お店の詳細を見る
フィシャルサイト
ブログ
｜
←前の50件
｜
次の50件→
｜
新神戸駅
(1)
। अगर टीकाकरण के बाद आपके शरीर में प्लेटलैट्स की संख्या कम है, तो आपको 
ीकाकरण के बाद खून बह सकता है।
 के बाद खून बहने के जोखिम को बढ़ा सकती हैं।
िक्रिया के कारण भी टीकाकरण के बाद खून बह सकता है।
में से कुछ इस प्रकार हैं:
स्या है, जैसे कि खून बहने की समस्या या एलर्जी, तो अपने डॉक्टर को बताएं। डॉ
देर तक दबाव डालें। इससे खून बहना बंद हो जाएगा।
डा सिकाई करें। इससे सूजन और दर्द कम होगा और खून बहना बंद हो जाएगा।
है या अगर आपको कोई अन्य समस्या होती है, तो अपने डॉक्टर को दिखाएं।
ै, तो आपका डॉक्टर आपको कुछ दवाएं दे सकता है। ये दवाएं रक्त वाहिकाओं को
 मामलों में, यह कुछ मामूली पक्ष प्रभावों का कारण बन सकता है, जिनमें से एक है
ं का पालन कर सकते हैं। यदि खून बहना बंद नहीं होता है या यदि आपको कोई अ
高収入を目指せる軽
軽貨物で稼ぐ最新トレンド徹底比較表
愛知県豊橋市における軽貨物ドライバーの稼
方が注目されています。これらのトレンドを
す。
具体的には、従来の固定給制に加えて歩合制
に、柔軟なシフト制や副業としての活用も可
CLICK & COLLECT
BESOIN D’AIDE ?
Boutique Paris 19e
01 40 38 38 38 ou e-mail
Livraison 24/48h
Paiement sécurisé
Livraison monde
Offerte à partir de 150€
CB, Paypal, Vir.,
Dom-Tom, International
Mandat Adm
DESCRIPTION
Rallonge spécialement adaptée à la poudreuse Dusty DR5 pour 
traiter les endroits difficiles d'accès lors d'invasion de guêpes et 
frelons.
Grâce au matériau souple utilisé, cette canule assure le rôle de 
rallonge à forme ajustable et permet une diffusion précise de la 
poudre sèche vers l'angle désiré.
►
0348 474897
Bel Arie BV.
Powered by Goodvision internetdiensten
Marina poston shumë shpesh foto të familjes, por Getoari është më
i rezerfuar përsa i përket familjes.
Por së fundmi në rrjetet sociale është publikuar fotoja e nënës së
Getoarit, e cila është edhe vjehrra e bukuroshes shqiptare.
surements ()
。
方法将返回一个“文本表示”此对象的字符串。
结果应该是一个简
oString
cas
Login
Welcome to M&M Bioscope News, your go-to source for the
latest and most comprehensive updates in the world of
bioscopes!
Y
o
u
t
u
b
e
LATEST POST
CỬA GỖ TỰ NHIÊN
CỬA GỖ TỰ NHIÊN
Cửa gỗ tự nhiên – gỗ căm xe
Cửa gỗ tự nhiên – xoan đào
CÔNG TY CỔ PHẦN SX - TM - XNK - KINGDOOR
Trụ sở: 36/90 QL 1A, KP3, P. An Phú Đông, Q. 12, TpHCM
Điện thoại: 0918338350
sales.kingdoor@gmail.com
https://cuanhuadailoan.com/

----------------

PROBLEM TO SOLVE ▸ Put every line of the data above into a Markdown table with the columns No. and Line, numbering the rows in order. Leave out blank lines.

TASK SOLUTION ▸
| No. | Line |
|---|---|
| 1 | お店の詳細を見る |
| 2 | フィシャルサイト |
| 3 | ブログ |
| 4 | ｜ |
| 5 | ←前の50件 |
| 6 | ｜ |
| 7 | 次の50件→ |
| 8 | ｜ |
| 9 | 新神戸駅 |
| 10 | (1) |
| 11 | । अगर टीकाकरण के बाद आपके शरीर में प्लेटलैट्स की संख्या कम है, तो आपको  |
| 12 | ीकाकरण के बाद खून बह सकता है। |
| 13 |  के बाद खून बहने के जोखिम को बढ़ा सकती हैं। |
| 14 | िक्रिया के कारण भी टीकाकरण के बाद खून बह सकता है। |
| 15 | में से कुछ इस प्रकार हैं: |
| 16 | स्या है, जैसे कि खून बहने की समस्या या एलर्जी, तो अपने डॉक्टर को बताएं। डॉ |
| 17 | देर तक दबाव डालें। इससे खून बहना बंद हो जाएगा। |
| 18 | डा सिकाई करें। इससे सूजन और दर्द कम होगा और खून बहना बंद हो जाएगा। |
| 19 | है या अगर आपको कोई अन्य समस्या होती है, तो अपने डॉक्टर को दिखाएं। |
| 20 | ै, तो आपका डॉक्टर आपको कुछ दवाएं दे सकता है। ये दवाएं रक्त वाहिकाओं को |
| 21 |  मामलों में, यह कुछ मामूली पक्ष प्रभावों का कारण बन सकता है, जिनमें से एक है |
| 22 | ं का पालन कर सकते हैं। यदि खून बहना बंद नहीं होता है या यदि आपको कोई अ |
| 23 | 高収入を目指せる軽 |
| 24 | 軽貨物で稼ぐ最新トレンド徹底比較表 |
| 25 | 愛知県豊橋市における軽貨物ドライバーの稼 |
| 26 | 方が注目されています。これらのトレンドを |
| 27 | す。 |
| 28 | 具体的には、従来の固定給制に加えて歩合制 |
| 29 | に、柔軟なシフト制や副業としての活用も可 |
| 30 | CLICK & COLLECT |
| 31 | BESOIN D’AIDE ? |
| 32 | Boutique Paris 19e |
| 33 | 01 40 38 38 38 ou e-mail |
| 34 | Livraison 24/48h |
| 35 | Paiement sécurisé |
| 36 | Livraison monde |
| 37 | Offerte à partir de 150€ |
| 38 | CB, Paypal, Vir., |
| 39 | Dom-Tom, International |
| 40 | Mandat Adm |
| 41 | DESCRIPTION |
| 42 | Rallonge spécialement adaptée à la poudreuse Dusty DR5 pour  |
| 43 | traiter les endroits difficiles d'accès lors d'invasion de guêpes et  |
| 44 | frelons. |
| 45 | Grâce au matériau souple utilisé, cette canule assure le rôle de  |
| 46 | rallonge à forme ajustable et permet une diffusion précise de la  |
| 47 | poudre sèche vers l'angle désiré. |
| 48 | ► |
| 49 | 0348 474897 |
| 50 | Bel Arie BV. |
| 51 | Powered by Goodvision internetdiensten |
| 52 | Marina poston shumë shpesh foto të familjes, por Getoari është më |
| 53 | i rezerfuar përsa i përket familjes. |
| 54 | Por së fundmi në rrjetet sociale është publikuar fotoja e nënës së |
| 55 | Getoarit, e cila është edhe vjehrra e bukuroshes shqiptare. |
| 56 | surements () |
| 57 | 。 |
| 58 | 方法将返回一个“文本表示”此对象的字符串。 |
| 59 | 结果应该是一个简 |
| 60 | oString |
| 61 | cas |
| 62 | Login |
| 63 | Welcome to M&M Bioscope News, your go-to source for the |
| 64 | latest and most comprehensive updates in the world of |
| 65 | bioscopes! |
| 66 | Y |
| 67 | o |
| 68 | u |
| 69 | t |
| 70 | u |
| 71 | b |
| 72 | e |
| 73 | LATEST POST |
| 74 | CỬA GỖ TỰ NHIÊN |
| 75 | CỬA GỖ TỰ NHIÊN |
| 76 | Cửa gỗ tự nhiên – gỗ căm xe |
| 77 | Cửa gỗ tự nhiên – xoan đào |
| 78 | CÔNG TY CỔ PHẦN SX - TM - XNK - KINGDOOR |
| 79 | Trụ sở: 36/90 QL 1A, KP3, P. An Phú Đông, Q. 12, TpHCM |
| 80 | Điện thoại: 0918338350 |
| 81 | sales.kingdoor@gmail.com |
| 82 | https://cuanhuadailoan.com/ |